CORSという文脈ではリクエストの種類に単純リクエストとプリフライトリクエストの2つが存在します。
単純リクエスト
以下のすべての条件を満たすものです。
- GET、POST、HEADメソッドのうちの1つであること
- 設定できるヘッダーはAccept、Accept-Language、Content-Language、Content-Type
- Content-Typeヘッダーがapplication/x-www-form-urlencoded、multipart/form-data、text/plain のいずれかに設定されている場合
一方でプリフライトリクエストは単純リクエストではない場合に送信されます。
プリフライトリクエスト
OPTIONS
メソッドによるリクエストを他のドメインにあるリソースに向けて送り、実際のリクエストを送信しても安全かどうかを確かめます。
プリフライトリクエストが許可されると実際のリクエストが送信されます。
逆に許可されないと実際のリクエストはブロックされます。
CORS設定してないオリジンからのリクエスト
CORS設定しているオリジンからのリクエスト
クライアント側からクロスオリジンへのリクエストの際はOrigin
ヘッダーが自動で付与されます。
サーバー側はOrigin
ヘッダーのオリジンがCORSに設定されているかを確認し、CORSに設定されていればAccess-Control-Allow-Origin
というレスポンスヘッダーを返します。
しかし、Access-Control-Allow-Origin: *
と設定されていると、リソースに対してすべてのドメインからアクセスできることを意味します。
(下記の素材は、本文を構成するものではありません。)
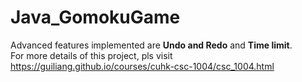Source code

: # Java_GomokuGame
Advanced features implemented are **Undo and Redo** and **Time limit**.  
For more details of this project, pls visit <https://guiliang.github.io/courses/cuhk-csc-1004/csc_1004.html>
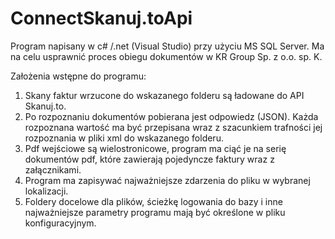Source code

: # ConnectSkanuj.toApi
Program napisany w c# /.net (Visual Studio) przy użyciu MS SQL Server. Ma na celu usprawnić proces obiegu dokumentów w KR Group Sp. z o.o. sp. K.

Założenia wstępne do programu:
1. Skany faktur wrzucone do wskazanego folderu są ładowane do API Skanuj.to.
2. Po rozpoznaniu dokumentów pobierana jest odpowiedz (JSON). Każda rozpoznana wartość ma być przepisana wraz z szacunkiem trafności jej rozpoznania w pliki xml do wskazanego folderu.
3. Pdf wejściowe są wielostronicowe, program ma ciąć je na serię dokumentów pdf, które zawierają pojedyncze faktury wraz z załącznikami.
4. Program ma zapisywać najważniejsze zdarzenia do pliku w wybranej lokalizacji.
5. Foldery docelowe dla plików, ścieżkę logowania do bazy i inne najważniejsze parametry programu mają być określone w pliku konfiguracyjnym.
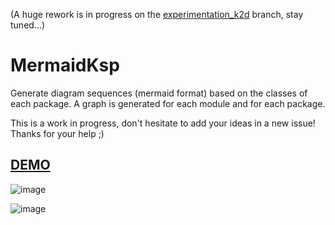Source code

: (A huge rework is in progress on the [experimentation_k2d](https://github.com/glureau/K2D/tree/experimentation_k2d) branch, stay tuned...)

# MermaidKsp

Generate diagram sequences (mermaid format) based on the classes of each package. A graph is generated for each module and for each package.

This is a work in progress, don't hesitate to add your ideas in a new issue! Thanks for your help ;)

## [DEMO](https://www.glureau.com/MermaidKsp/html/)

![image](https://user-images.githubusercontent.com/7968075/174116714-ffa7918e-85c9-44d2-8142-85a66bd29cb0.png)

![image](https://user-images.githubusercontent.com/7968075/174116774-4d0c0561-3fb8-4fc0-b523-923cb60262cd.png)
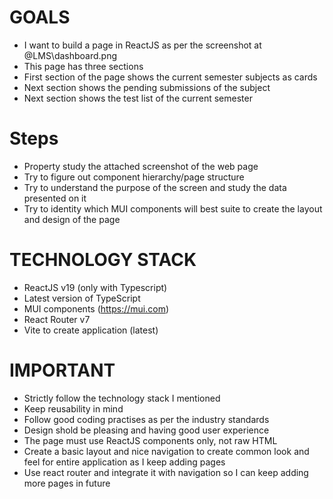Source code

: 
# GOALS
- I want to build a page in ReactJS as per the screenshot at @LMS\dashboard.png
- This page has three sections
- First section of the page shows the current semester subjects as cards
- Next section shows the pending submissions of the subject
- Next section shows the test list of the current semester

# Steps
- Property study the attached screenshot of the web page
- Try to figure out component hierarchy/page structure
- Try to understand the purpose of the screen and study the data presented on it
- Try to identity which MUI components will best suite to create the layout and design of the page

# TECHNOLOGY STACK
- ReactJS v19 (only with Typescript)
- Latest version of TypeScript
- MUI components (https://mui.com)
- React Router v7
- Vite to create application (latest)

# IMPORTANT
- Strictly follow the technology stack I mentioned
- Keep reusability in mind
- Follow good coding practises as per the industry standards
- Design shold be pleasing and having good user experience
- The page must use ReactJS components only, not raw HTML
- Create a basic layout and nice navigation to create common look and feel for entire application as I keep adding pages
- Use react router and integrate it with navigation so I can keep adding more pages in future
これではCORSを設定している意味がないので、Access-Control-Allow-Origin: http://r-tech14.com
と返してあげることでhttp://r-tech14.com
以外からのアクセスを制限します。
LaravelでのCORS設定
最後にLaravelではどのように設定するのかを解説します。
laravel-corsというライブラリが存在し、簡単に設定することが可能です。
Laravel7.*以降であればデフォルトでサポートされています。
設定ファイルはconfig/cors.phpです。
デフォルトではガバガバの状態なので利用する際はしっかりアクセス制限できるようにそれぞれの項目を指定していきます。
paths | Access-Control-Expose-Headersを設定するパス 例: ['api/*'] |
allowed_origins | 許可するリクエストオリジンの設定 例: *.mydomain.com |
allowed_origins_patterns | 許可するリクエストオリジンを正規表現 を使用して設定します |
allowed_methods | 許可するリクエストメソッド |
allowed_headers | Access-Control-Allow-Headersの表示 |
exposed_headers | Access-Control-Expose-Headersの表示 |
max_age | Access-Control-Max-Ageの値 |
supports_credentials | Access-Control-Allow-Credentialsの表示 |
仕事でCORSのエラーにハマり、その時CORSって何だ?ってなったのでこれを気にまとめてみました。
まだまだウェブの世界は知らないことが多いので学び続けます。
最後までご覧いただきありがとうございます。